The Shrine of Bahá’u’lláh at Bahjí, Israel, is the holiest place on Earth for Bahá’ís.

The Bahá’í Faith is a major world religion found in nearly every country and territory, making it the second most globally widespread religion. It was founded by a Persian nobleman known as Bahá’u’lláh, which means “Glory of God” in Arabic. He taught that all people are part of one human family and that it’s time for us to live in peace.

Bahá’u’lláh was born as Mírzá Husayn-‘Alí, in 1817, to a noble family in Tihrán, Persia (now Iran). From childhood, it was clear that Bahá’u’lláh was unique. He didn’t attend school, yet He was remarkably wise. He understood difficult religious teachings, and He was always kind and generous.

As a young man, Mírzá Husayn-‘Alí was offered an important job in the government, but He didn’t accept it. Instead, He shared His time and money with those in need. People called Him “Father of the Poor.” 

When He was 27 years old, Bahá’u’lláh became a follower of a Messenger of God called the Báb (“the Gate” in Arabic). The Báb taught that a new Messenger of God would soon appear. The Persian authorities wanted to stop the Báb’s growing faith. They persecuted thousands of His followers, called Bábís. In 1852, Bahá’u’lláh was put in heavy chains and thrown into a filthy dungeon called the “Black Pit,” along with other Bábís. Each day, a Bábí prisoner was killed.
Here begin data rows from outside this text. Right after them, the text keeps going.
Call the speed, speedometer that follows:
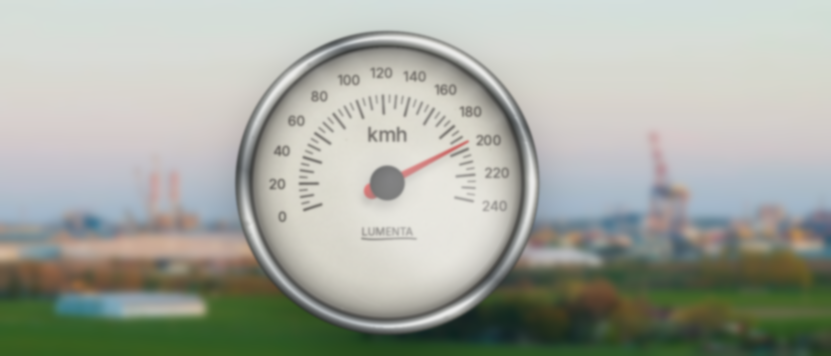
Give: 195 km/h
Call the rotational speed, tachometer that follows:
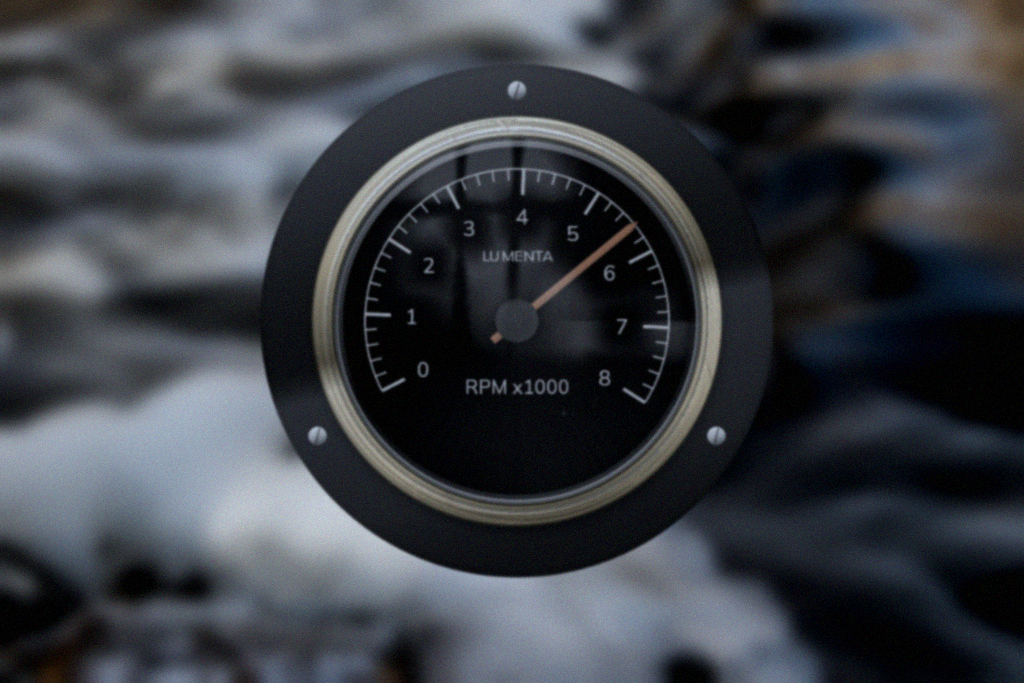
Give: 5600 rpm
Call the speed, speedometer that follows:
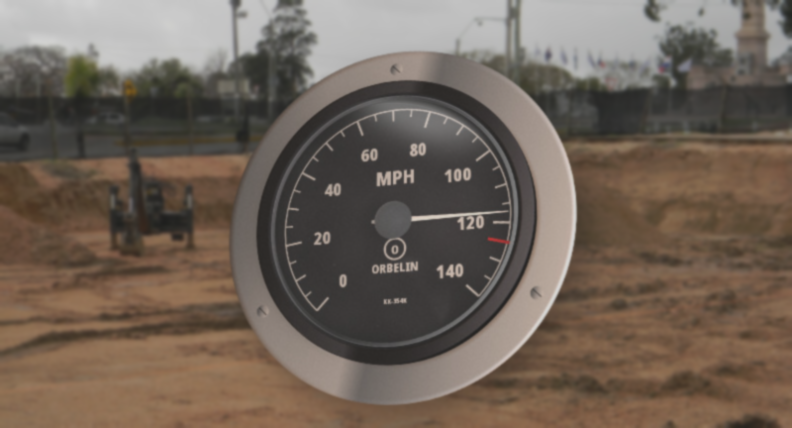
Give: 117.5 mph
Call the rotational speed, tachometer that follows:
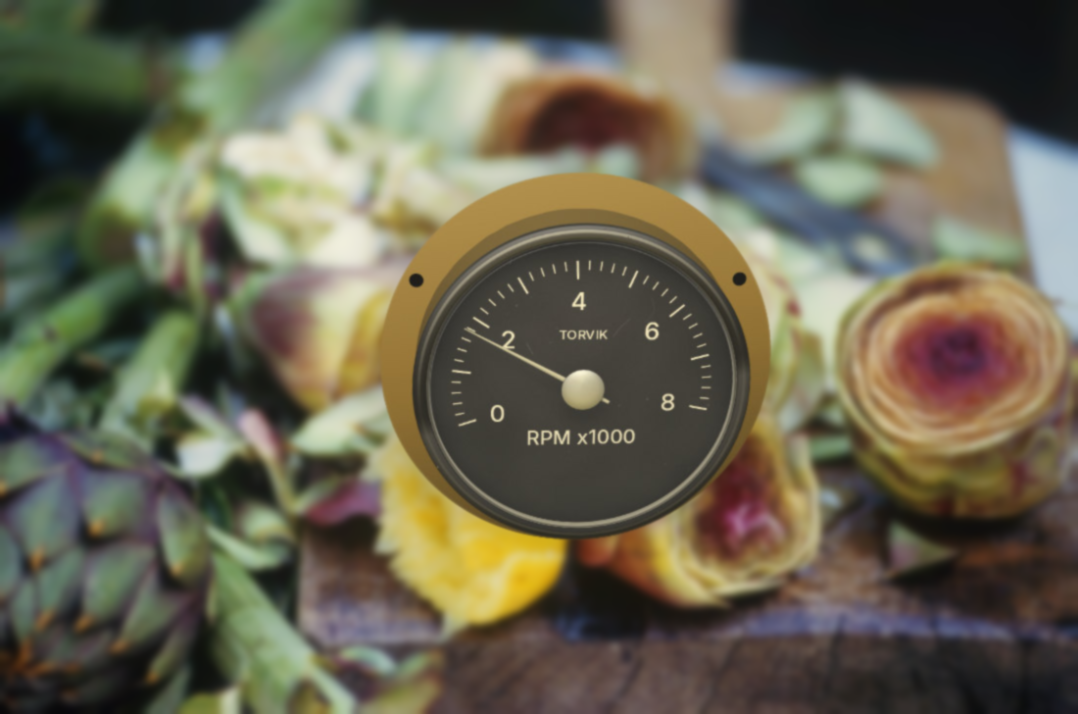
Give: 1800 rpm
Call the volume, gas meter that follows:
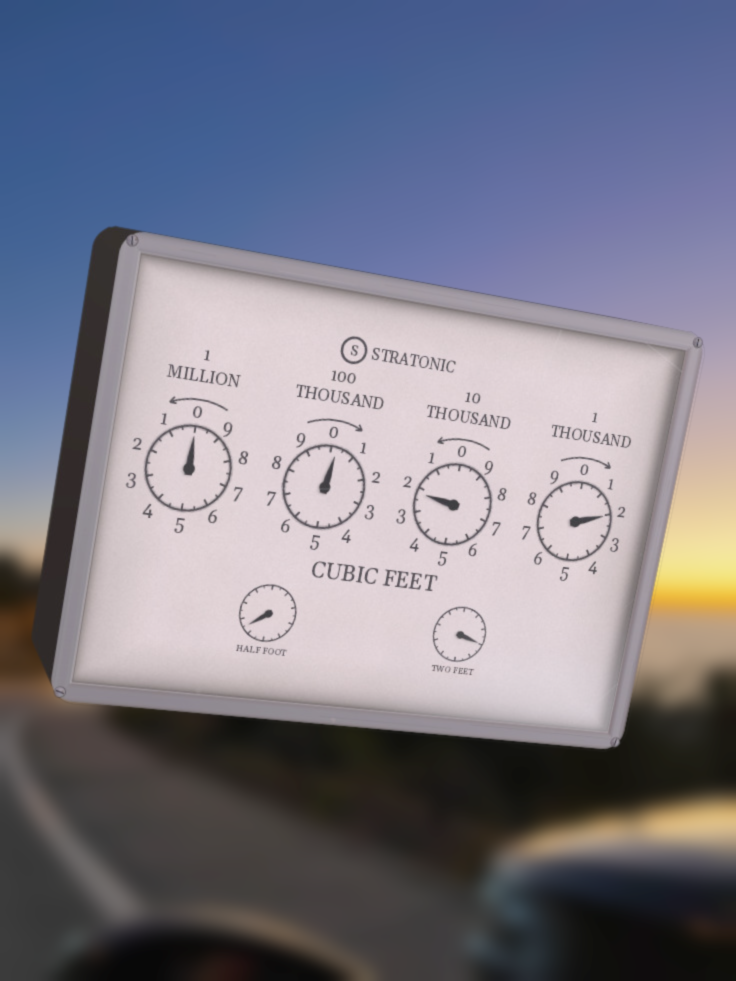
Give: 2200 ft³
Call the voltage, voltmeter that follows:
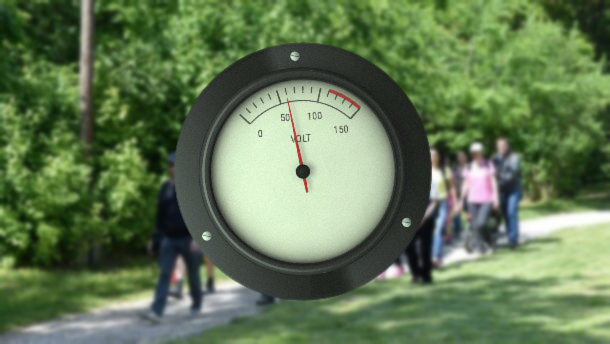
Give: 60 V
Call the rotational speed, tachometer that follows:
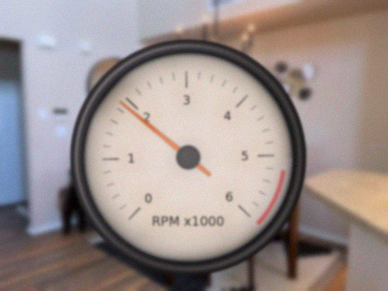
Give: 1900 rpm
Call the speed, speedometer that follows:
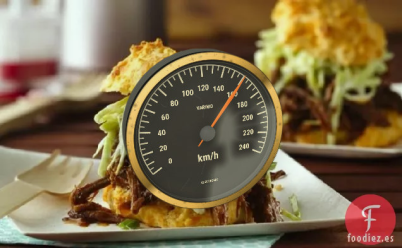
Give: 160 km/h
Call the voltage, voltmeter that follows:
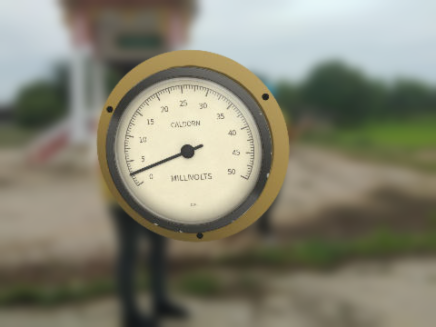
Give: 2.5 mV
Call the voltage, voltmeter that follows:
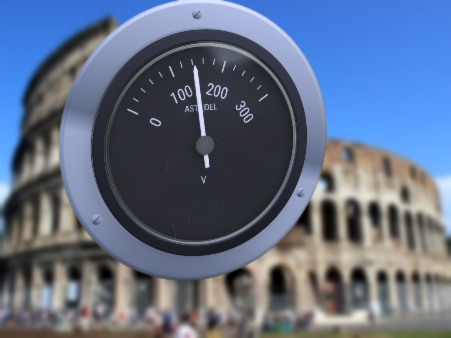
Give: 140 V
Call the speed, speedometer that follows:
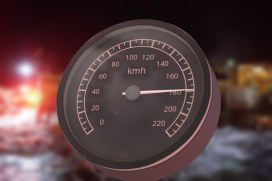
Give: 180 km/h
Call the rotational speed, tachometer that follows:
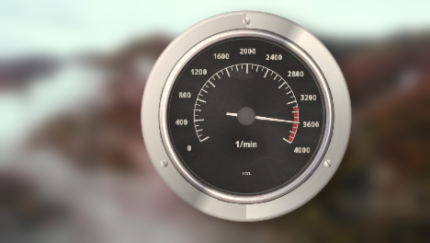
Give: 3600 rpm
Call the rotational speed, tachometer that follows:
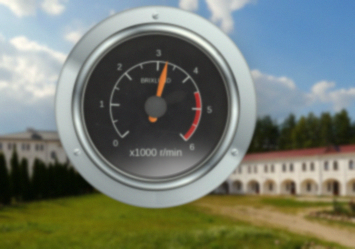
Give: 3250 rpm
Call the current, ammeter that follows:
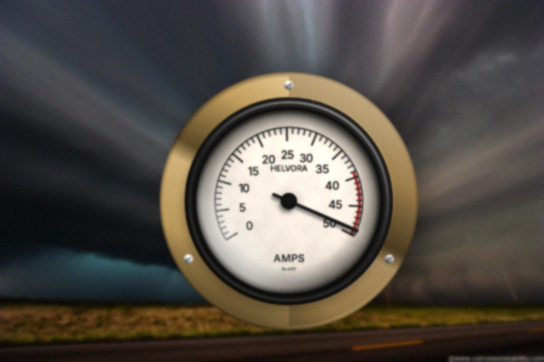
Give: 49 A
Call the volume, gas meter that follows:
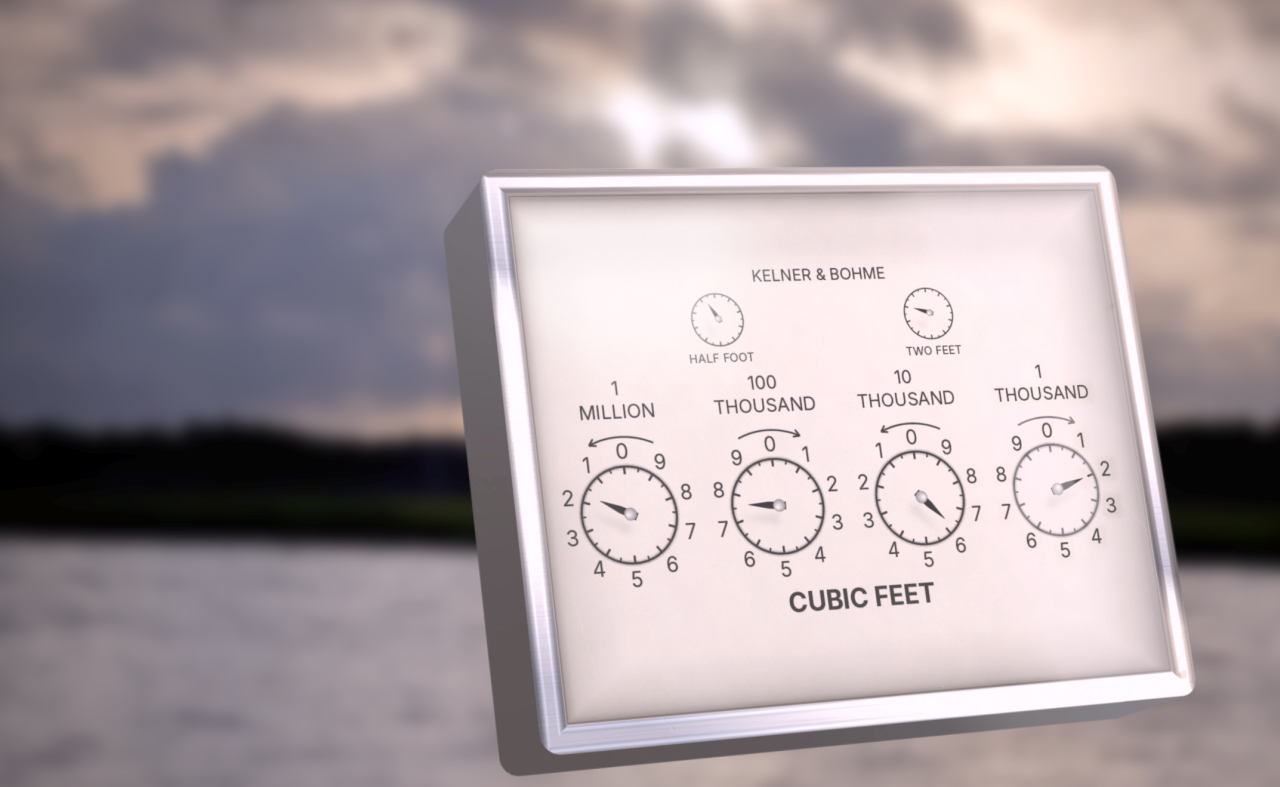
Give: 176200 ft³
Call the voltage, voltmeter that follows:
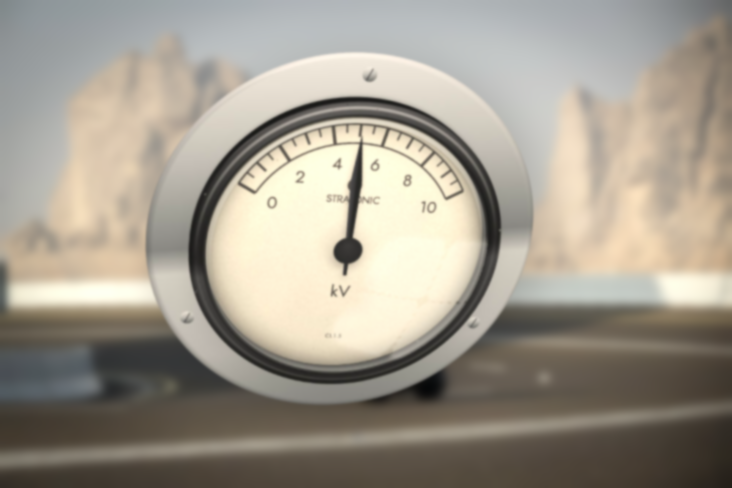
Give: 5 kV
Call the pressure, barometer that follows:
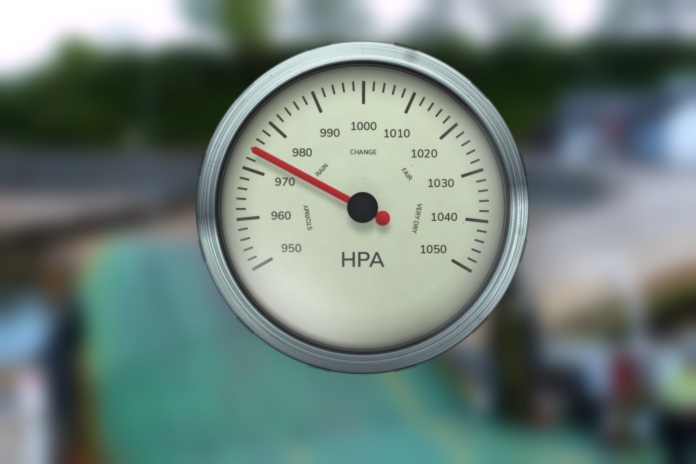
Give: 974 hPa
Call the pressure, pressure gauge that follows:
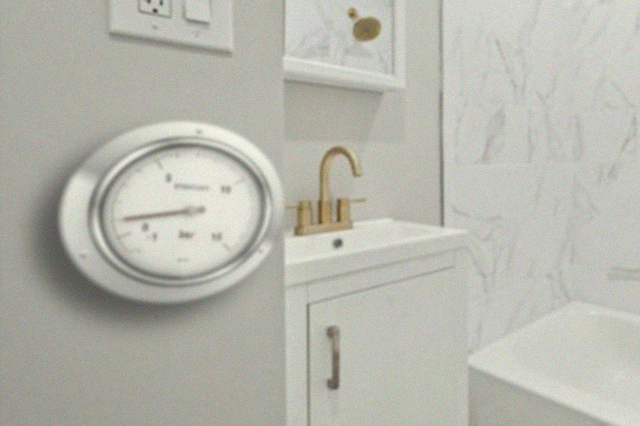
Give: 1 bar
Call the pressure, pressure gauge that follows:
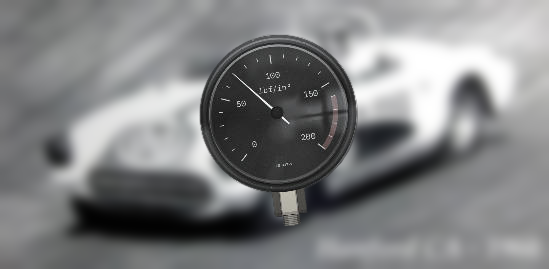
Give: 70 psi
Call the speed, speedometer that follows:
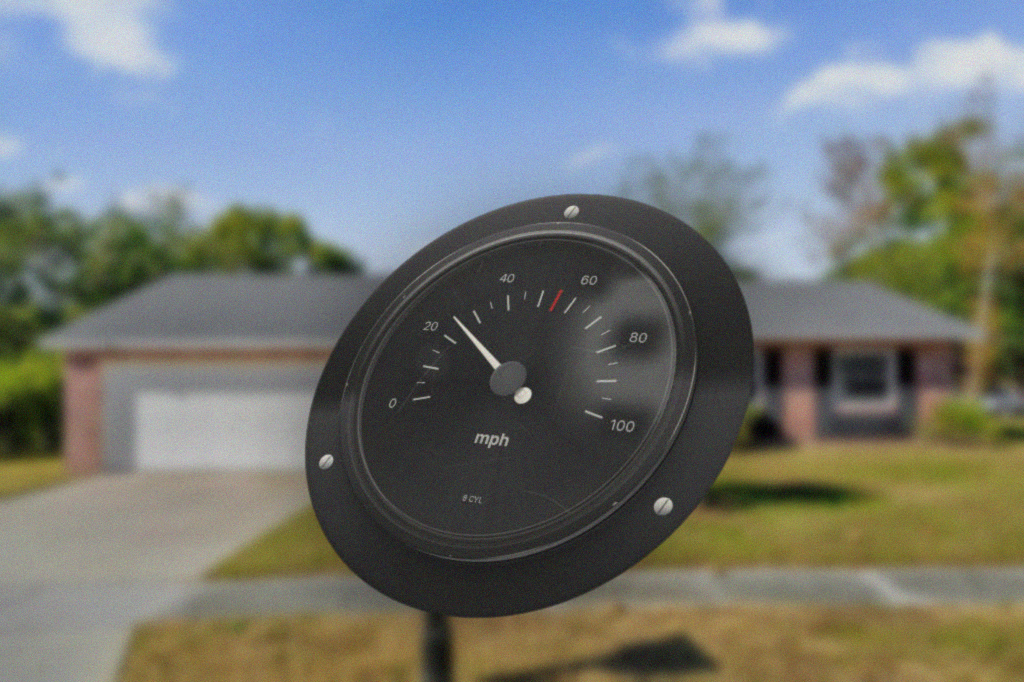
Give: 25 mph
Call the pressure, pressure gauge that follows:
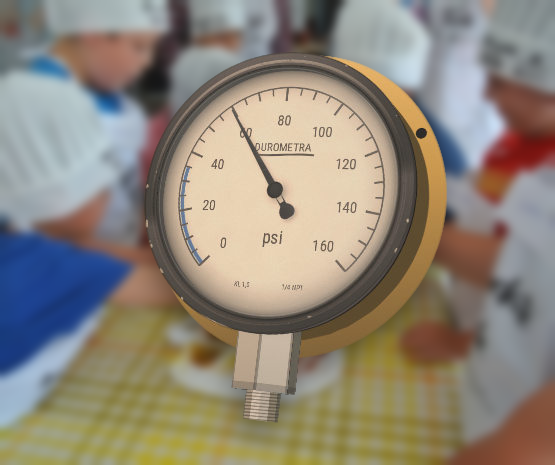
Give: 60 psi
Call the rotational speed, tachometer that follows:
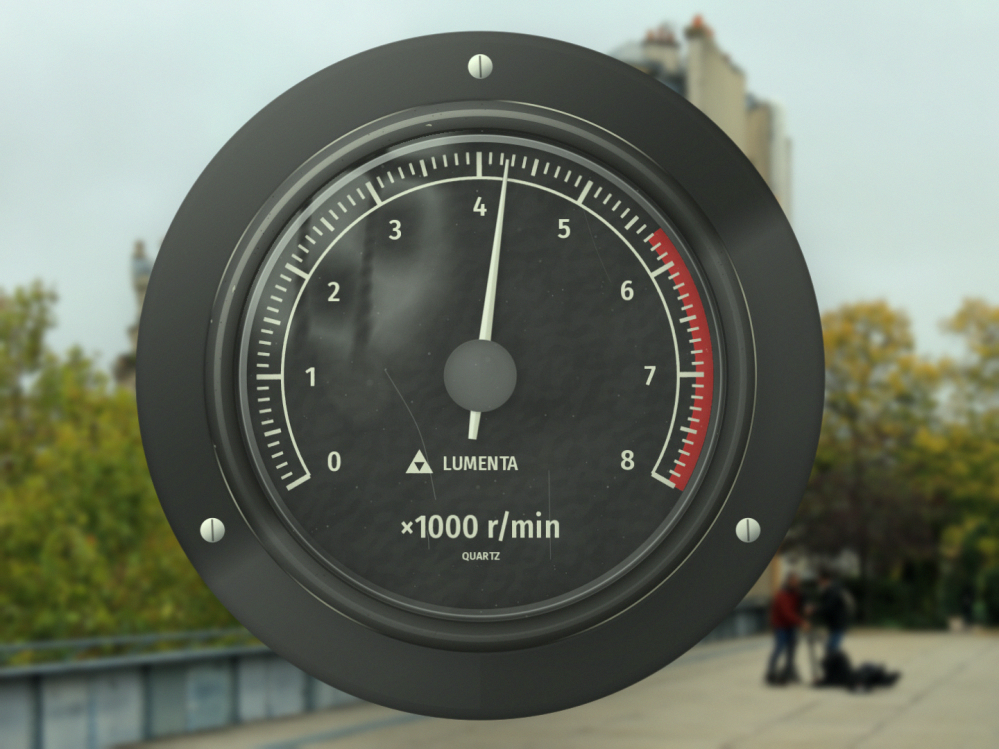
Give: 4250 rpm
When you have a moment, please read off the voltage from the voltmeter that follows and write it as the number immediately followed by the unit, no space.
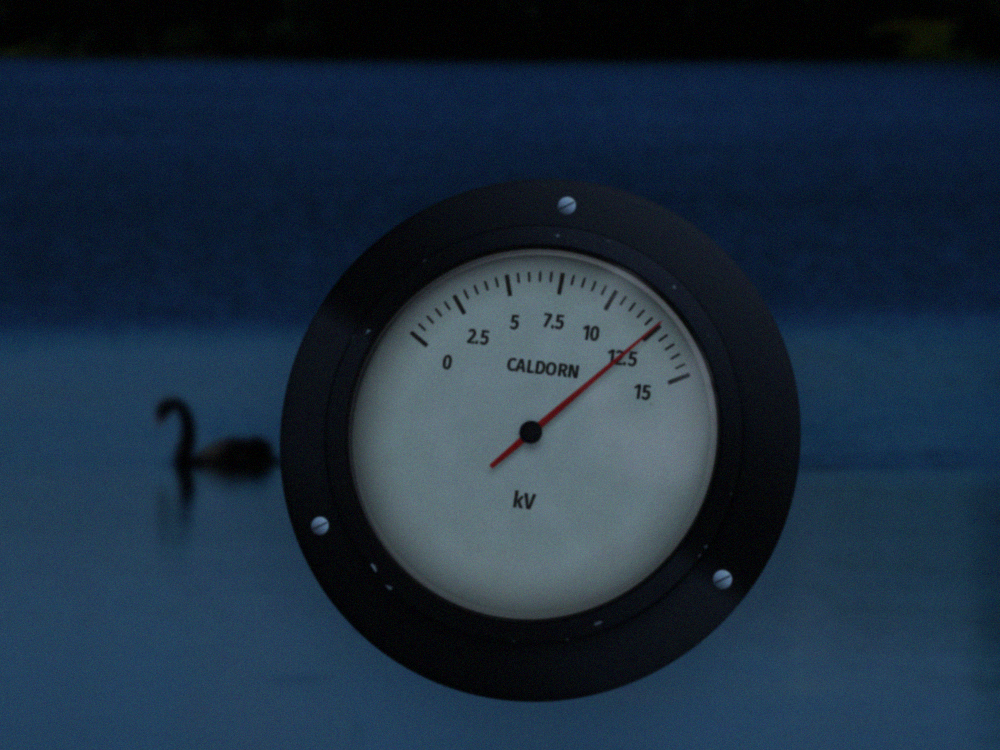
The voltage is 12.5kV
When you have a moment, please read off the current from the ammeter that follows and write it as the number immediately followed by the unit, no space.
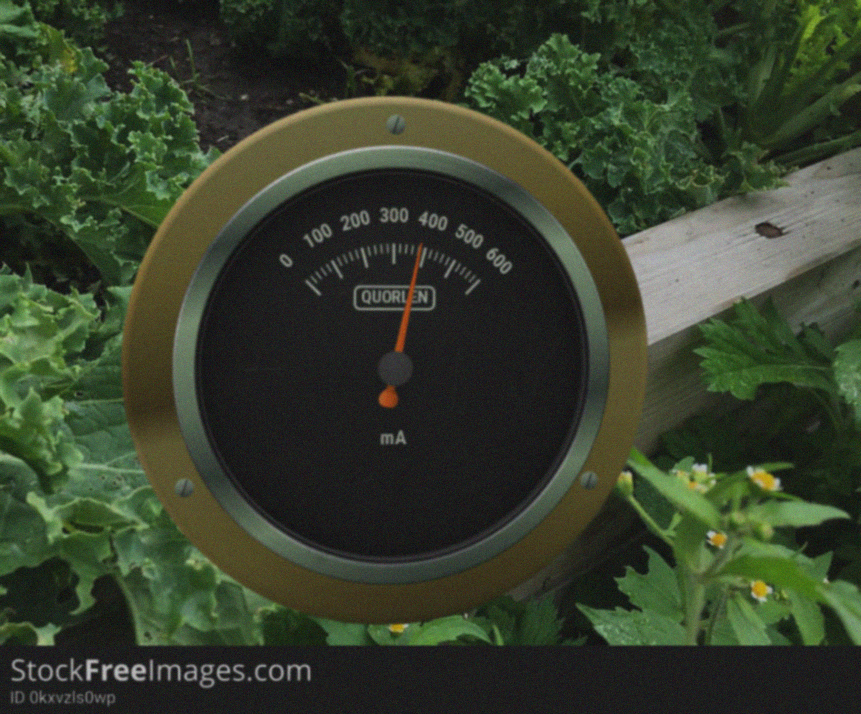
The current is 380mA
In that terrible prison, Bahá’u’lláh had a divine vision. He began to reveal sacred writings. In time, He announced that He was the Messenger of God that the Báb had foretold. He taught that all major religions come from one God and that humanity must put an end to prejudice and disunity. He wrote, “Consort with the followers of all religions in a spirit of friendliness and fellowship.” 

Over the next 40 years, Bahá’u’lláh was exiled and imprisoned for His teachings. Despite officials’ attempts to stop His faith, Bahá’u’lláh won the hearts of people everywhere He went. When Bahá’u’lláh passed away on May 29, 1892, He left a will naming His eldest son, ‘Abdu’l-Bahá, as the interpreter of His writings and leader of the Bahá’í Faith.

Today, more than five million Bahá’ís around the globe work toward Bahá’u’lláh’s vision for a united world.